What is your primary reason for practicing, or considering, yoga? For many people, they’re looking for a way to get into great shape. After all, yoga is known for its ability to build strength, endurance and flexibility. It also aids in weight loss and, because there are so many styles of yoga, it’s available to almost everyone regardless of their current fitness level.
But many people don’t realize, until after they begin taking yoga classes, that the mental benefits are just as profound as the physical benefits. Let’s take a look at a few of these mental health benefits in detail:
- Your yoga practice can teach you to live in the moment.
One of the things many people strive for is an ability to focus on "right now" and to let the past and the future fade away. It’s in the present moment that we feel most calm and joyful. Yet, with so much going on in our daily life, it can be extraordinarily difficult to live in the moment. If you’re like most people, then you have appointments and bills to remember and a schedule to keep. Living in the moment may seem impossible.
Yoga forces you to return to presence. All thoughts about the mistakes you made yesterday and the things you have to do tomorrow fade away as you try to hold a pose and focus on your breathing; it’s meditative. When you live in the moment, even for the short duration of a yoga class, you’ll feel more positive about yourself, your day and your life. This positive attitude boosts your overall mental health in a powerful way.
- Your yoga practice can help with stress reduction.
There are many facets of yoga that also cause your overall stress levels to be reduced. The focused breathing alone has been shown to reduce cortisol (the stress hormone) levels and lower blood pressure. Additionally, when you exercise, endorphins are released. These endorphins help boost your mood and facilitate better stress management.

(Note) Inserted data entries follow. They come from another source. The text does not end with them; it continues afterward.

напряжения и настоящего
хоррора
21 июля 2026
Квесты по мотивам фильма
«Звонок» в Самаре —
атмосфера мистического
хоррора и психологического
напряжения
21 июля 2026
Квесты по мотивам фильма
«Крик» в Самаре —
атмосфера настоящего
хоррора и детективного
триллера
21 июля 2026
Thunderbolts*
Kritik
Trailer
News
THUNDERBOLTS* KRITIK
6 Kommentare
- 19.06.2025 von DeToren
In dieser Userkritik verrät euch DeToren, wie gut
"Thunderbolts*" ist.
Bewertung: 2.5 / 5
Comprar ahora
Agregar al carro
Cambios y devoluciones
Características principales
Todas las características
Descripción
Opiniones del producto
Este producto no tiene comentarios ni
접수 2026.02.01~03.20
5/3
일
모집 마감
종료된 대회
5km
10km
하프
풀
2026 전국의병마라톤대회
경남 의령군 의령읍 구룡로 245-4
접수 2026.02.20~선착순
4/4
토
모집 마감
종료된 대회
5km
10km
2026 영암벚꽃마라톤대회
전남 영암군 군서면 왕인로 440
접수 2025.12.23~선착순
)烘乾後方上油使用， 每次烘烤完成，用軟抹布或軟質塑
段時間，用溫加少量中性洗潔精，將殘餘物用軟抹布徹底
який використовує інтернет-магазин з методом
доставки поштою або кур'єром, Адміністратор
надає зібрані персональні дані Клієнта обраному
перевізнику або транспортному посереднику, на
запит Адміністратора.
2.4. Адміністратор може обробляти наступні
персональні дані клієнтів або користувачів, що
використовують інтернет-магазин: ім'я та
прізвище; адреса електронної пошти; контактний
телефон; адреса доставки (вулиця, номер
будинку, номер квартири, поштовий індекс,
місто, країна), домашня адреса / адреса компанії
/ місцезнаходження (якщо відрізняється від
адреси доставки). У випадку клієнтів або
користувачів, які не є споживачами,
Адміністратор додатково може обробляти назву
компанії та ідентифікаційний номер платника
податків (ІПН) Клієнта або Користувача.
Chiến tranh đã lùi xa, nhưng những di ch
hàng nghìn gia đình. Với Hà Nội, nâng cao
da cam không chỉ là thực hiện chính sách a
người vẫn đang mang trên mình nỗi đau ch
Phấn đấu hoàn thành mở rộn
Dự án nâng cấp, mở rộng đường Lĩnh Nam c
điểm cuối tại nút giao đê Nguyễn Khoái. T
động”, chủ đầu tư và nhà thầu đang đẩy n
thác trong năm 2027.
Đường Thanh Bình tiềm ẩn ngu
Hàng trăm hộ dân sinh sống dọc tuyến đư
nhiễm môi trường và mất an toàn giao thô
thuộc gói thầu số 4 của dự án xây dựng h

- Your yoga practice can help you to achieve emotional balance.
A professor from Harvard University conducted a study that looked at 11th and 12th graders and found that teens that took a yoga class instead of a traditional physical education class reported feeling more balanced and in control of their emotions. Keep in mind that, during these developmental years, emotional balance is a large challenge for teens and they often report feeling overwhelmed, and often battle with depression and anger.
These lessons of living in the moment and approaching problems with a clear head can be embraced throughout the day, thus providing a stronger sense of control, balance and mental well-being.